Para aquellos que buscan seguir el ejemplo de Burry y agregar un toque de oro a sus carteras, aquí hay tres formas sencillas de hacerlo.
La forma más sencilla de invertir en oro es comprar oro físico en forma de barras o monedas.
Los lingotes de oro se pueden comprar a través de distribuidores reputados y almacenar de manera segura en casa o en una caja de seguridad.
La ventaja de poseer oro físico es su estabilidad y tangibilidad, proporcionando una sensación de seguridad y propiedad que no depende de instituciones financieras. Sin embargo, requiere almacenamiento seguro y seguro, lo que puede aumentar el costo total de la inversión.

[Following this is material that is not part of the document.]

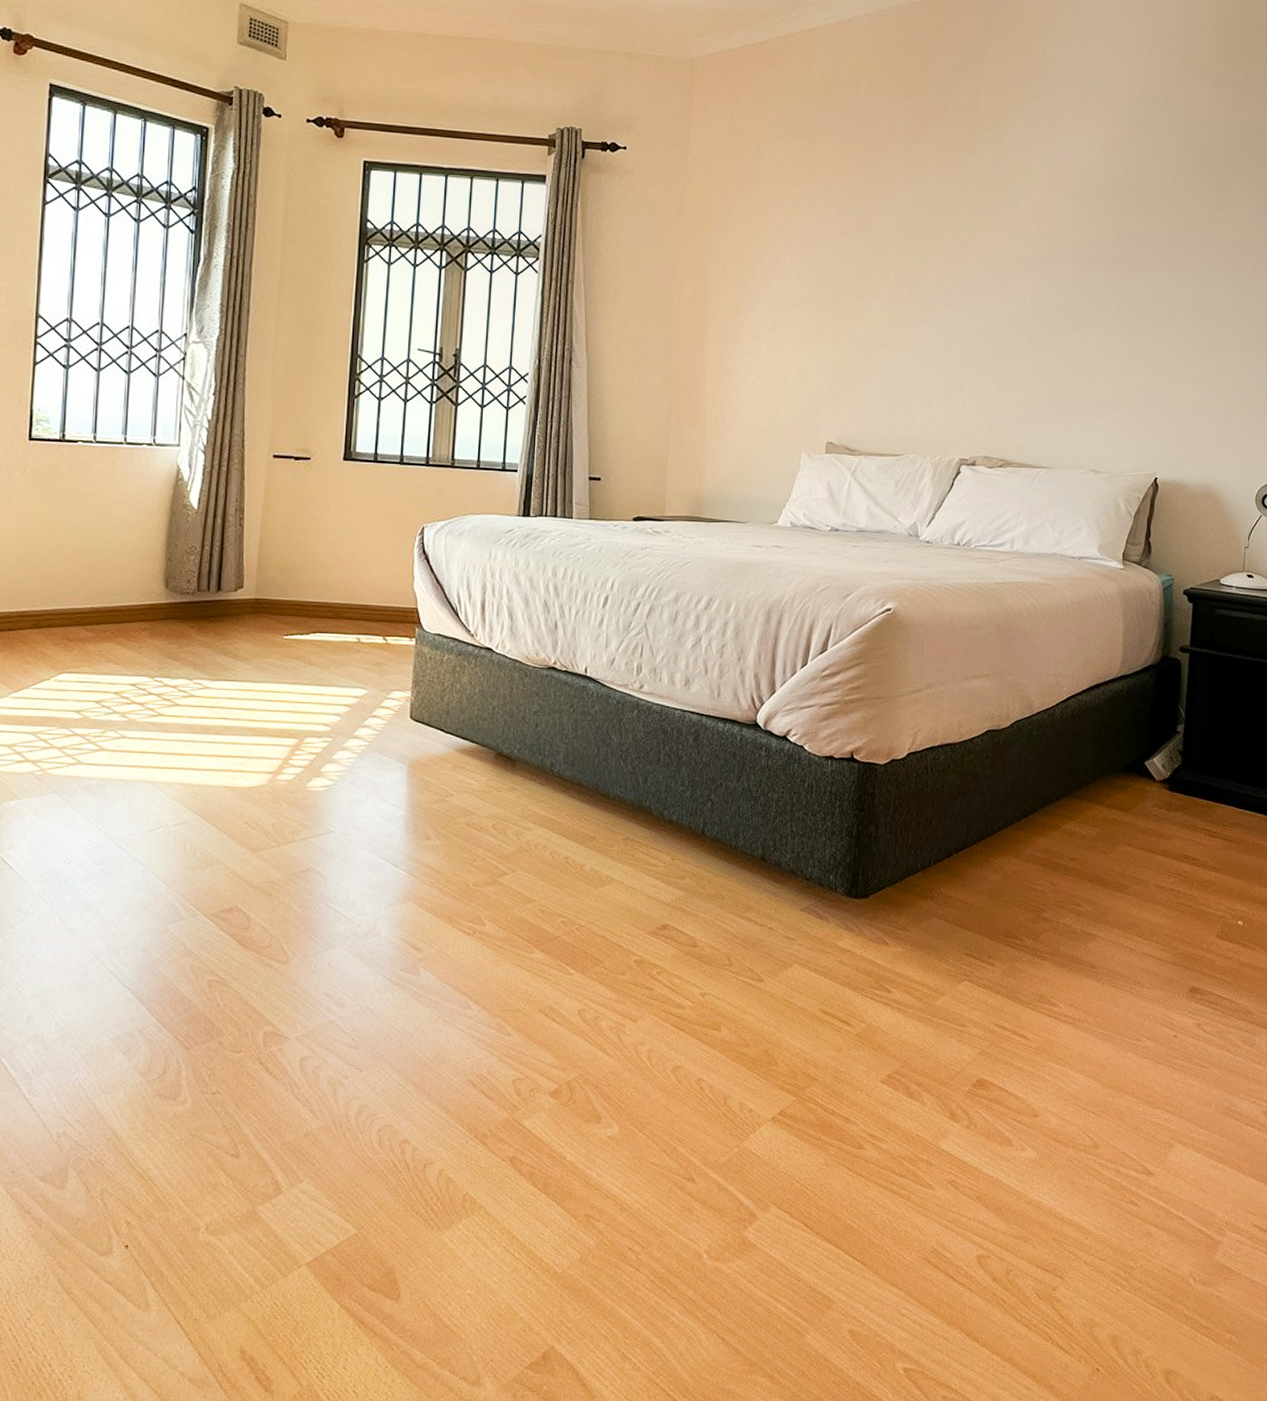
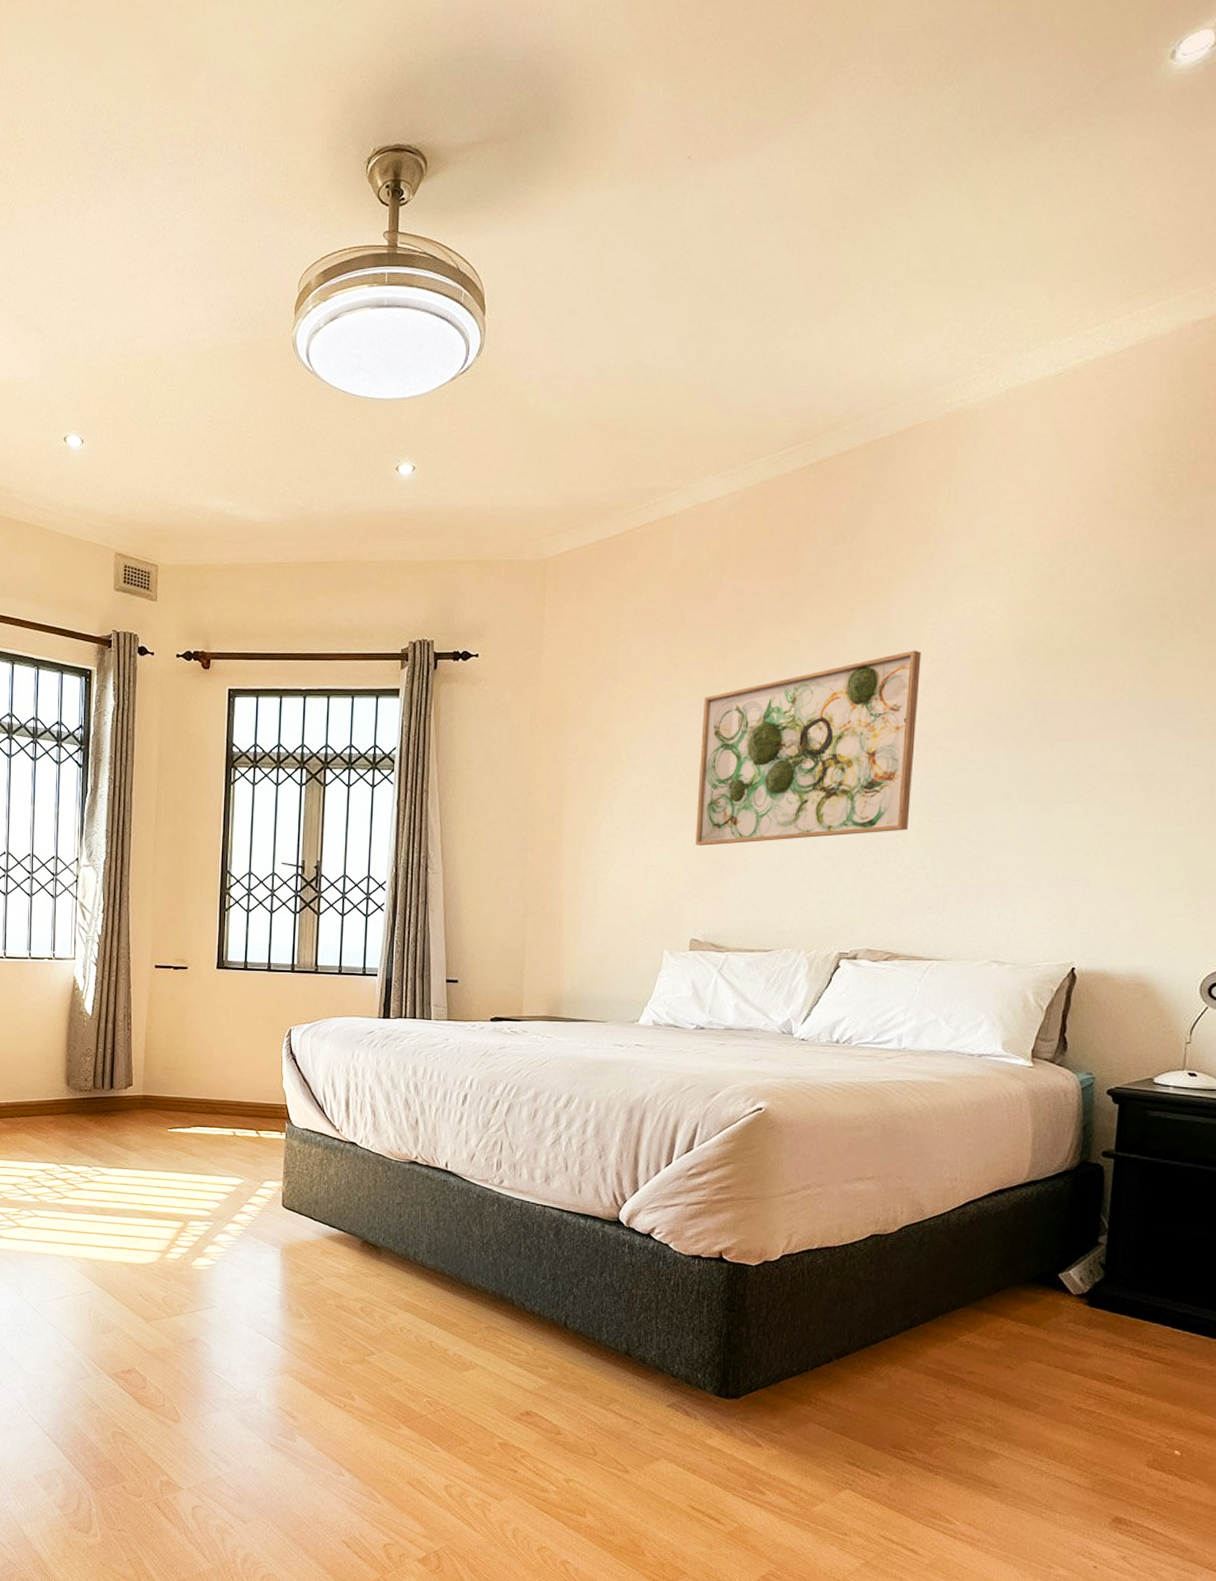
wall art: none [832,177,1031,351] -> present [695,650,922,846]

Los inversores también pueden comprar acciones de empresas mineras de oro. Cuando el precio del oro sube, las mineras tienden a disfrutar de mayores beneficios, lo que potencialmente aumenta el valor de sus acciones.
Agregar empresas mineras de oro a su cartera puede proporcionar diversificación. Sin embargo, tenga en cuenta que esto también expone a los inversores a riesgos de mercado y al rendimiento de las empresas subyacentes.
Además, existen fondos cotizados en bolsa (ETFs) que siguen el rendimiento del oro. Estos ETFs tienen como objetivo reflejar los movimientos de precios del oro mediante la tenencia de oro físico o contratos de futuros de oro.
Debido a que los ETFs de oro se negocian en las principales bolsas de valores, los inversores tienen la capacidad de comprar o vender acciones a precios de mercado a lo largo del día de negociación. Proporcionan una forma conveniente de obtener exposición al oro sin la necesidad de almacenamiento físico o de lidiar con la logística de comprar y vender lingotes.